Google took the lid off of its new version of Maps at I/O 2013 today, which is a dramatic redesign of the long-standing navigation and place-finding software across all platforms. We got a chance to go hands-on with the new Maps, which is still a beta product, with access only given out to a few select users so far. In the video above, you check it out in action as a Google rep gives us a walkthrough.
The new Google Maps takes a bunch of stuff that Google has been working on from Knowledge Graph to make, as it put it during the keynote, billions of apps for billions of people. That means you get a lot more personalization pulled into the experience, surfacing local landamrks that are likely important to you, as well as one-click directions from stored locations like your home address. Places frequented by your friends and acquaintances will also be pulled in to complete the picture.

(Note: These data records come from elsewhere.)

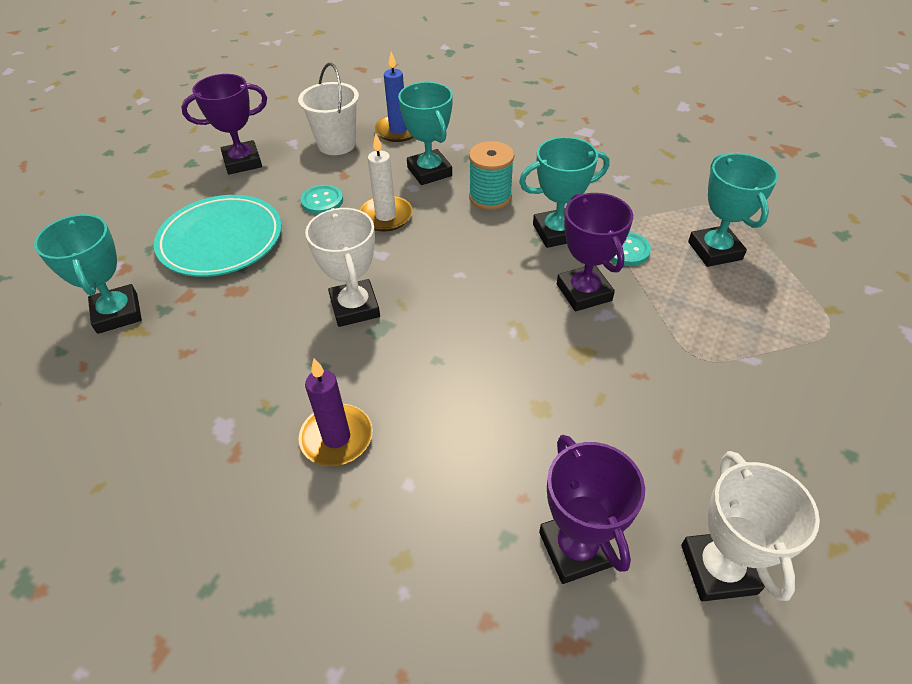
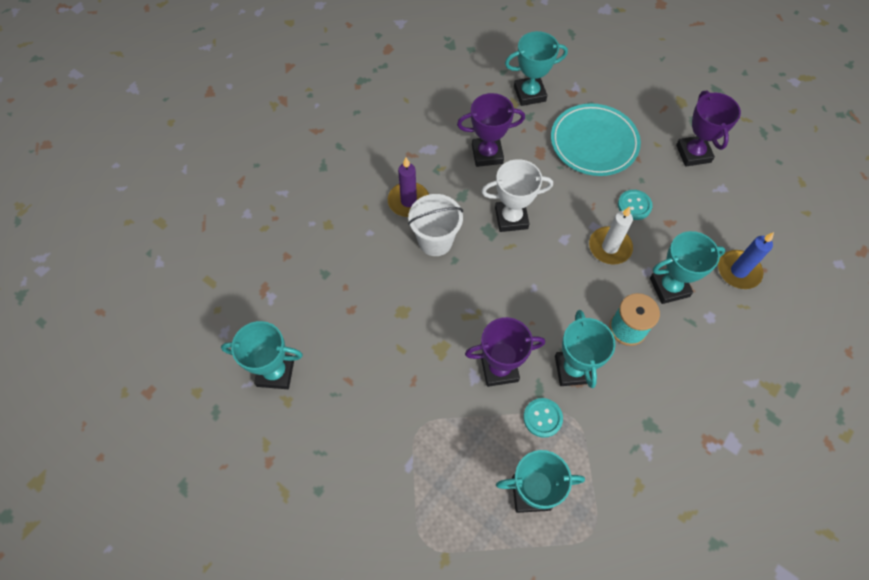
camera: 100 degrees right, 15 degrees up
white bucket [298,63,359,155] -> white bucket moved to [408,194,463,256]
purple trophy [539,435,645,584] -> purple trophy moved to [457,93,525,167]
white trophy [681,451,820,602] -> turquoise trophy [221,321,303,389]

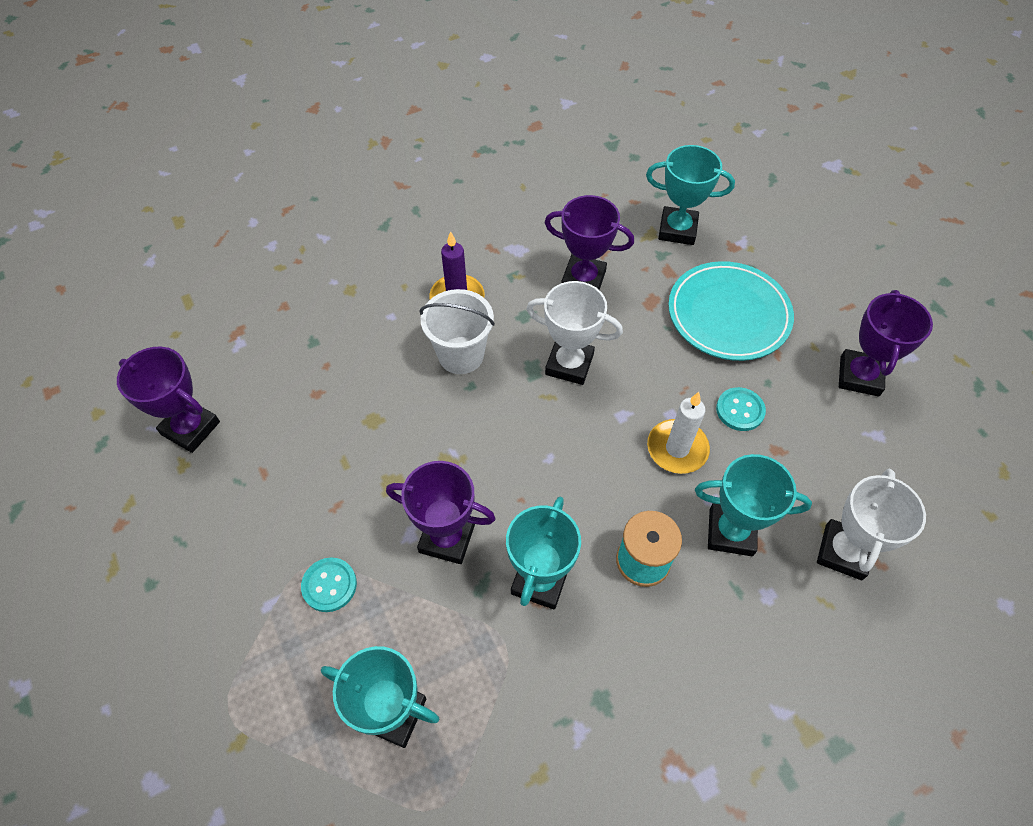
camera: 25 degrees right, 5 degrees down
turquoise trophy [221,321,303,389] -> purple trophy [117,347,220,453]
turquoise button [523,398,563,438] -> turquoise button moved to [301,558,357,612]
blue candle [718,232,774,289] -> white trophy [817,469,926,580]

The whole experience on a Chromebook Pixel was fast, responsive and remarkably intuitive. All the new touch controls seem perfectly designed for use with the Pixel’s touchscreen display, and reduce dramatically the number of steps required to do things like call up directions. The in-building panoramas and 360-degree images are very impressive, and truly do give you a sense of both the inside and outside of a location, but don’t expect the images to be all that comprehensive for most locations at launch.
Overall this looks like an awesome improvement to the Maps experience, and it’s hard to see any spots where the progress isn’t a good thing. But it’s very different, so expect some pushback when Google does eventually push this live to a wider audience.